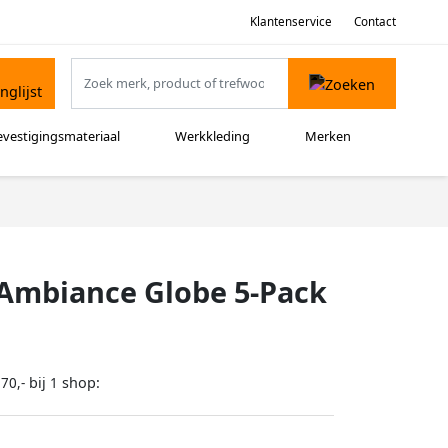
Klantenservice
Contact
evestigingsmateriaal
Werkkleding
Merken
 Ambiance Globe 5-Pack
bij
shop:
70,-
1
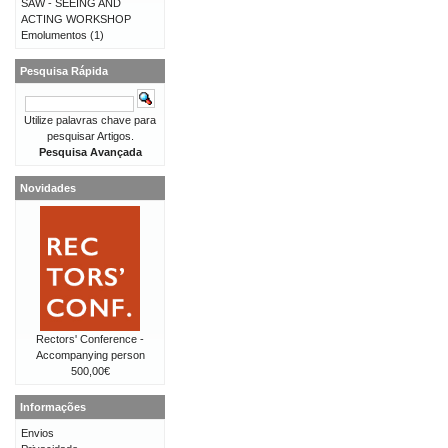
SAW - SEEING AND
ACTING WORKSHOP
Emolumentos
(1)
Pesquisa Rápida
Utilize palavras chave para
pesquisar Artigos.
Pesquisa Avançada
Novidades
Rectors' Conference -
Accompanying person
500,00€
Informações
Envios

### Problem description
What the records say must be written out exactly, with none of their pictures.

### Answer to this task
Klantenservice
Contact
evestigingsmateriaal
Werkkleding
Merken
 Ambiance Globe 5-Pack
bij
shop:
70,-
1
SAW - SEEING AND
ACTING WORKSHOP
Emolumentos
(1)
Pesquisa Rápida
Utilize palavras chave para
pesquisar Artigos.
Pesquisa Avançada
Novidades
Rectors' Conference -
Accompanying person
500,00€
Informações
Envios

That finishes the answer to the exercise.